Early in the fund's life (far from the target year), the portfolio is heavily weighted toward equities — which carry higher risk but higher expected growth. As the target year approaches, the fund automatically shifts toward more conservative assets like bonds and short-term fixed income. This automatic shift is called the glide path. After the target year arrives, some funds continue shifting ('through' glide paths) while others stop ('to' glide paths). The SEC notes that glide paths vary significantly across fund families — a 2050 fund at one company may be more aggressive or conservative than a 2050 fund at another.
Expense ratio: Target-date funds charge annual fees expressed as an expense ratio (percent of your balance per year).

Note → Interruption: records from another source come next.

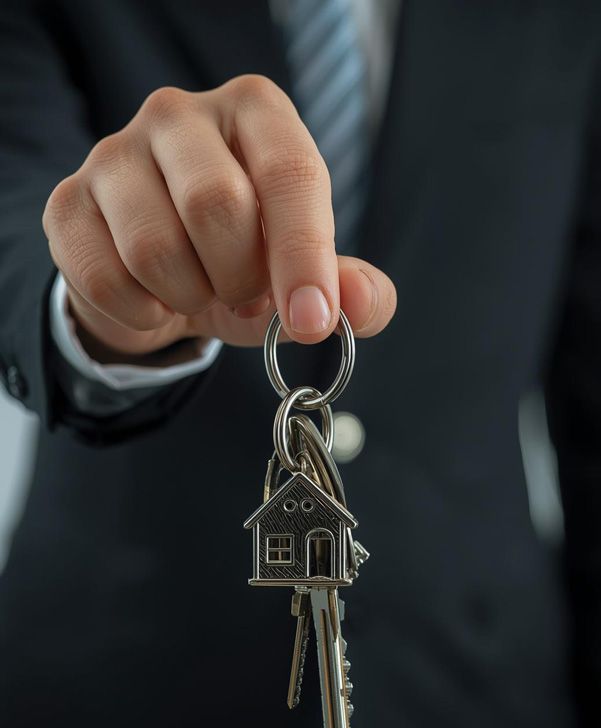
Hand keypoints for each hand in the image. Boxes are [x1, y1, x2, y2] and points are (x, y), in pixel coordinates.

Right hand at [42, 77, 395, 358]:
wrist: (160, 276)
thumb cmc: (241, 261)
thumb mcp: (301, 276)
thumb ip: (346, 288)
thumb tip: (359, 303)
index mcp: (255, 113)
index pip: (288, 173)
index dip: (303, 255)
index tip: (311, 320)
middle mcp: (180, 115)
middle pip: (216, 206)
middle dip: (240, 279)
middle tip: (244, 296)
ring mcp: (114, 153)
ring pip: (155, 247)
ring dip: (190, 297)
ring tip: (199, 291)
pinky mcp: (68, 202)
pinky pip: (106, 277)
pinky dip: (142, 311)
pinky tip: (154, 298)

These vary widely — from under 0.10% at major low-cost fund families to 0.50%+. A seemingly small difference in fees compounds significantly over decades. Underlying funds: Many target-date funds are 'funds of funds' that hold other mutual funds inside them, which can add a layer of cost. Check whether the fund's underlying holdings align with your risk tolerance. The SEC warns that target-date funds are not guaranteed to provide enough income for retirement — the target year is a rough guide, not a promise.
A target-date fund can lose value, including in or near the target year. The year in the name is not a maturity date. ClearValue Lending is not a Registered Investment Advisor. If you are unsure whether a target-date fund is appropriate for your retirement strategy, consult a fiduciary financial advisor.